Двое старичков уселись по обеим сторонам от Клэр, ее любовник выбрал место прямо напротив; со всей нежностью, которую ему удалось наскрести по сусекам, он любуется пышностью ее полного соков тела, миниатюрностью ее личика, чуть ли не теряющегося за вазочкой с астрами, которые он сам же и нарвал ей на утренней прогулке; со всей любовью, к которой он себя принуждает голосом разума, он глядит во все глаза на эту благоухающую особь женского пола, находящуюся сейчас в расцвете: вот она подает руку своему робкому пожилому гостю, а тот хватает ее, стискивает и, позабыв отпустить, впервые за время нашего недолгого знакомства начинает говорить легко и уверенно; наконец-то он и впрямь чувствует себя как дома (что она и задумывала, к чему подводила его шаг за шагом). И посреди всего этого любовник, честно говоря, чувствует себя в своей тарелке куда более, чем когда бы то ни было раньше, вот я каков, и вот каковы они, и это всё семья, это дом, это счастье… И вместе с тем он продолжает внушать себе, будто некая сила, необоримая, как гравитация, выталкивает его отсюда, и это, кстати, тоже вполне соответствует действительности. Как будто он и сам превратился в яблоко, сорвавшееся с ветки и все стремительнее летящее наземь, или, вернее, это сама земля все стремительнее мчится навстречу ему.

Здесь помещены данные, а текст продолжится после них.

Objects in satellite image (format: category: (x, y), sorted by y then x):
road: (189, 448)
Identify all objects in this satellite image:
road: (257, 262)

Но вместо того чтобы, заплакав, пожаловаться — то ли на родном языке, то ли на родовом, то ли на каком-нибудь древнем полузверином наречии, — вместо того чтобы прокричать: «Не бросайте меня! Не уходите! Мне вас отчаянно будет недоставать! Это мгновение и мы четверо — вот как оно должно быть на самом деле!», он подцепляет чайной ложкой последний комочек заварного крема и готовится выслушать горестную историю выживания, на которую сам же и напросился.
— Раз было начало, — произносит Барбатник, — значит, должен быть и конец. Мне хочется дожить до того дня, когда вся эта мерзость закончится. Вот что я твердил себе днем и ночью, твердил чуть ли не ежечасно.

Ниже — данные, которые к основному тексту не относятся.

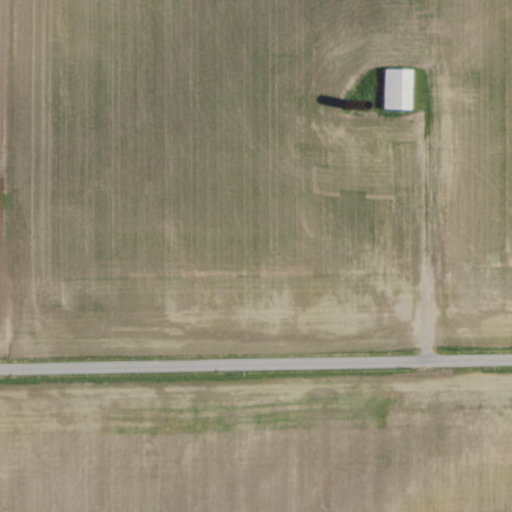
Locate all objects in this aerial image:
building: (395, 89)
road: (256, 359)
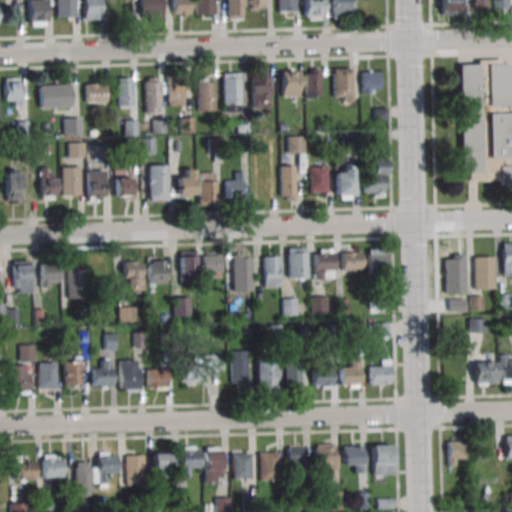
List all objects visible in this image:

— Но как вам удалось избежать газовой камеры?
А как вам удалось попасть сюда, к нам? Как получилось, что здесь находится Клэр? Почему не Элен, почему не наш с ней общий ребенок? Почему нет с нами моей мамы? А через десять лет… с кем я окажусь через десять лет? С кем заведу бурный роман, когда мне исполнится сорок пять? А когда стукнут все пятьдесят? Неужели я на всю жизнь так и останусь волком-одиночкой, оплакивающим собственную безысходную участь? Нет, я не смогу! И не стану!

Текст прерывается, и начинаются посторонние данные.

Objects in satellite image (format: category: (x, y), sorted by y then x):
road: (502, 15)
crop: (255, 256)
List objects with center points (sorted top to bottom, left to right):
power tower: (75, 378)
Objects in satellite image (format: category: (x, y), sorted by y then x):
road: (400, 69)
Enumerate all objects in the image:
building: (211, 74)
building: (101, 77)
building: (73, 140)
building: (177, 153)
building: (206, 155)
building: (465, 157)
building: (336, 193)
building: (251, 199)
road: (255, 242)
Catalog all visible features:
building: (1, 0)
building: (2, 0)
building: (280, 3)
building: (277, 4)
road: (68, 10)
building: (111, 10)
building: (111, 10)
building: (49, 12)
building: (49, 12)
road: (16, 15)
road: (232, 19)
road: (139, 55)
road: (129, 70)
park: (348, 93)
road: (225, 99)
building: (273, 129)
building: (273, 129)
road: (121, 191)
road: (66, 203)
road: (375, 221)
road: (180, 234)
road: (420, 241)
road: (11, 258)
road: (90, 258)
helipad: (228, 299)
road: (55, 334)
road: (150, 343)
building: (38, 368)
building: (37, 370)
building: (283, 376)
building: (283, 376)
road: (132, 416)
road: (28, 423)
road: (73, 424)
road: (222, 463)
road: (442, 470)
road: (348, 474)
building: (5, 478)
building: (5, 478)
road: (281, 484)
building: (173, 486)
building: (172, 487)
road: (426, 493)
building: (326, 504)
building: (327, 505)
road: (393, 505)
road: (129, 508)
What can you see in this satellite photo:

— Ну, всех до последнего человека они бы уничтожить все равно не сумели, — поясняет Барбатник. — Это я понимал. Кто-нибудь непременно выживет, пусть хотя бы один-единственный человек. Значит, говорил я себе, этим одним-единственным человеком нужно оказаться мне. Меня послали на угольные шахты, и там я и работал. С поляками. Я был молод, я был силен. И вкалывал так, словно это была моя собственная шахта, словно мой родной отец оставил мне ее по наследству. Я внушал себе, что не просто вкалываю, внушал, что мне это нравится. Я внушал себе, что у меня есть ребенок и сейчас я работаю на него. Каждый день я внушал себе что-нибудь, только бы дотянуть до тьмы, а потом — до рассвета. Так вот я и выжил. И только когда русские перешли в стремительное наступление, немцы выгнали нас из бараков и куда-то погнали. Началось это в три часа ночи и продолжалось долгими сутками; я потерял счет дням, я перестал понимать, где нахожусь и куда меня гонят. А наш этап все длился и длился, и люди падали замертво, и весь наш путь был усеян мертвыми телами, но, разумеется, я вновь и вновь внушал себе, что, если суждено выжить хотя бы одному человеку, то этим человеком непременно буду я. Но начиная с какого-то времени я осознал, что даже если и дойду вместе с немногими другими до пункта назначения, то там нас всех все равно расстреляют. Поэтому, пройдя по этапу уже несколько недель, я с него сбежал. Я прятался в лесу, по ночам выходил оттуда, и немецкие крестьяне меня кормили. Да, именно так, — произносит он, глядя при свете свечей прямо перед собой на свою широкую, как лопата, и тяжелую, как лом, руку, пальцы которой переплелись с тонкими и красивыми пальчиками узкокостной Клэр. — Немец, взятый в отдельности, он, знаете ли, сам по себе не плох. Но стоит трем немцам сойтись в одной комнате, и начинается светопреставление.